5 min read
Last week I blogged about student-related reliability. This week we are tackling something a bit more technical, but I know also of great interest to many teachers: rater reliability. I'm going to cover the less technical aspects of this first, i.e. nothing involving stats. But if stats is your thing, read till the end.
In everyday terms, rater reliability is something that we are concerned with when two (or more) markers mark the same test and one is inevitably stricter than the other (=inter-rater reliability). It's possible then that the same script marked by different markers would get different scores. Not only is this unfair to the student, but it becomes difficult to get an accurate picture of how the cohort is doing as a whole. Rater reliability can also be problematic when only one marker is involved, because we are not always consistent in the way we mark (=intra-rater reliability). For instance, marker's fatigue can affect the consistency of our judgement if we mark too many scripts in one sitting.
Obviously this is not a problem if the test is multiple-choice, true/false, or any other item type where is answer is either right or wrong (i.e. dichotomous). But in language assessment it is generally considered less than valid to assess proficiency in this way only, especially when assessing productive skills (speaking and writing). This is a classic case of the tension between validity and reliability: while there is no validity without reliability, it is possible to sacrifice validity if we pursue perfect reliability. As this is undesirable, the solution is to try and maximise rater reliability, and be always conscious of the fact that this cannot be absolutely consistent as long as human judgement is involved. We might for instance want to give students the benefit of the doubt if their scores are borderline.

--------------------

> Task list
**a)** Answer these questions from the rater reliability post:
(i) What term does it give for the problem that arises when two or more markers mark the same test?
(ii) What example does it offer of something that can affect a single marker's consistency?
(iii) Which two skills does it name as productive skills?
**b)** Reproduce the rater reliability post word for word, from "In everyday terms, rater" to "in one sitting.".

> Given entries
--------------------

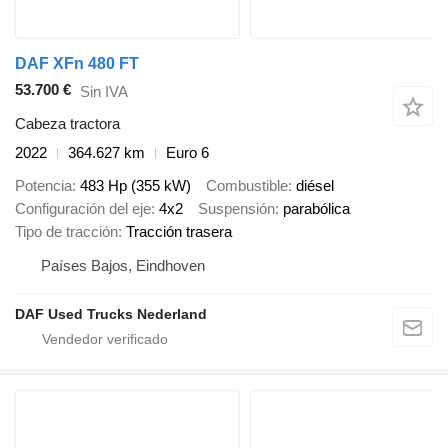
DAF XFn 480 FT
53.700 €
Sin IVA
Cabeza tractora
2022
364.627 km
Euro 6
Potencia
483 Hp (355 kW)
Combustible
diésel
Configuración del eje
4x2
Suspensión
parabólica
Tipo de tracción
Tracción trasera
Países Bajos, Eindhoven
DAF Used Trucks Nederland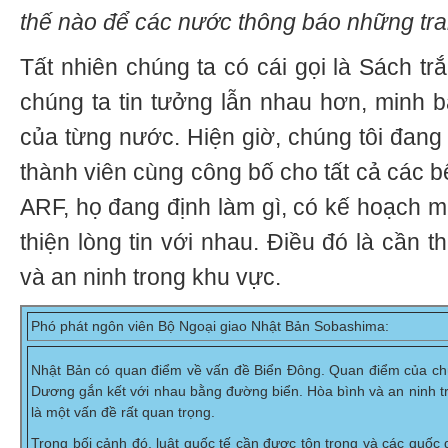
thế nào để các nước thông báo những tra
Tất nhiên chúng ta có cái gọi là Sách t
chúng ta tin tưởng lẫn nhau hơn, minh 
của từng nước. Hiện giờ, chúng tôi đang 
thành viên cùng công bố cho tất cả các bên
ARF, họ đang định làm gì, có kế hoạch mu
thiện lòng tin với nhau. Điều đó là cần 
và an ninh trong khu vực.
Phó phát ngôn viên Bộ Ngoại giao Nhật Bản Sobashima:
Nhật Bản có quan điểm về vấn đề Biển Đông. Quan điểm của chún
Dương gắn kết với nhau bằng đường biển. Hòa bình và an ninh trê
là một vấn đề rất quan trọng.
Trong bối cảnh đó, luật quốc tế cần được tôn trọng và các quốc 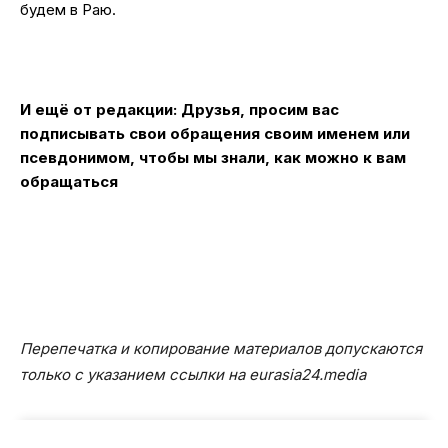
будем в Раю.
И ещё от редакции: Друзья, просим вас
подписывать свои обращения своим именем или
псевдонимом, чтобы мы знали, как можно к вам
обращаться
Перепечатка и копирование материалов допускаются
только с указанием ссылки на eurasia24.media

--------------------

> Answers to each task
**a)**
(i) Inter-rater reliability.
(ii) Marker's fatigue, when too many scripts are marked in one sitting.
(iii) Speaking and writing.

**b)**
In everyday terms, rater reliability is something that we are concerned with when two (or more) markers mark the same test and one is inevitably stricter than the other (=inter-rater reliability). It's possible then that the same script marked by different markers would get different scores. Not only is this unfair to the student, but it becomes difficult to get an accurate picture of how the cohort is doing as a whole. Rater reliability can also be problematic when only one marker is involved, because we are not always consistent in the way we mark (=intra-rater reliability). For instance, marker's fatigue can affect the consistency of our judgement if we mark too many scripts in one sitting.